Taiko told users to withdraw funds after a bridge exploit that drained about $1.7 million and paused affected bridges while it investigates a chain state verification failure.
Taiko, an Ethereum layer-2 network, urged users to withdraw assets after an exploit on a bridge protocol drained roughly $1.7 million. The project posted on X early Monday saying it had paused affected systems and was coordinating with partners to contain the incident.
Taiko posted: “We have confirmed a compromise of Taiko’s chain state verification mechanism. As a result, the security assumptions of all bridges deployed on Taiko can no longer be relied upon. We strongly advise all users to withdraw their funds from all bridges deployed on Taiko immediately.”
Security firm Blockaid identified the likely root cause as a flaw in how the Taiko bridge validated source signals. Blockaid reported that message proofs were accepted as valid on Ethereum without matching legitimate proofs on the Taiko chain. That mismatch allowed an attacker to register and later retrieve forged bridge messages, which triggered unauthorized releases from an ERC-20 vault.

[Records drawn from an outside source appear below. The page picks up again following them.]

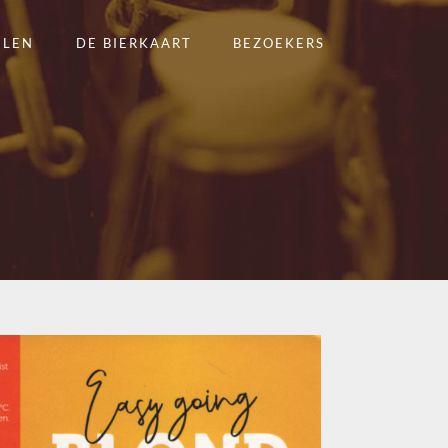
ELEN
DE BIERKAART
BEZOEKERS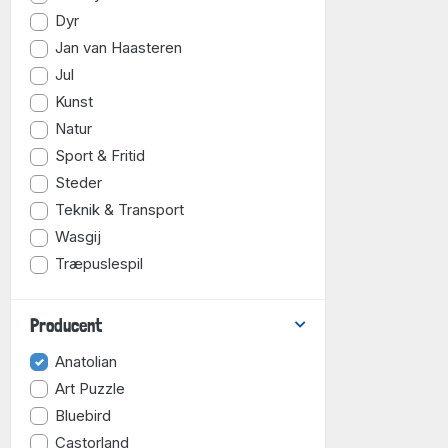
Dyr
Jan van Haasteren
Jul
Kunst
Natur
Sport & Fritid
Steder
Teknik & Transport
Wasgij
Træpuslespil
Producent
Anatolian
Art Puzzle
Bluebird
Castorland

Estimates of the total loss vary. Blockaid put the stolen amount at at least $1 million. Blockchain trackers suggested the value could be as high as $1.7 million. Blockchain intelligence data shows exploiter wallets holding about $1.5 million, primarily in ether. PeckShield reported the attacker moved 1.99 million TAIKO tokens, worth about $189,000, to the MEXC exchange. TAIKO token prices have fallen sharply from their 2024 peak.
Taiko said it has paused the bridges it identified as affected and that outside security teams are analyzing on-chain activity to trace stolen funds and determine how the verification failure occurred. The project did not provide a timeline for a full forensic report or for restoring bridge services.
The incident adds to a series of decentralized finance breaches in June. Security trackers list at least 23 protocol-level exploits this month, including large losses at the Humanity Protocol and the Syscoin Bridge. Other recent incidents include a $4.67 million exploit on Secret Network and a $1.1 million drain from a PancakeSwap liquidity pool.
Bridges move tokens between blockchains by passing signed messages or proofs that assets were locked or burned on the source chain before release on the destination chain. When verification logic accepts forged or mismatched proofs, attackers can create messages on one chain that are incorrectly accepted on the other, enabling unauthorized token releases.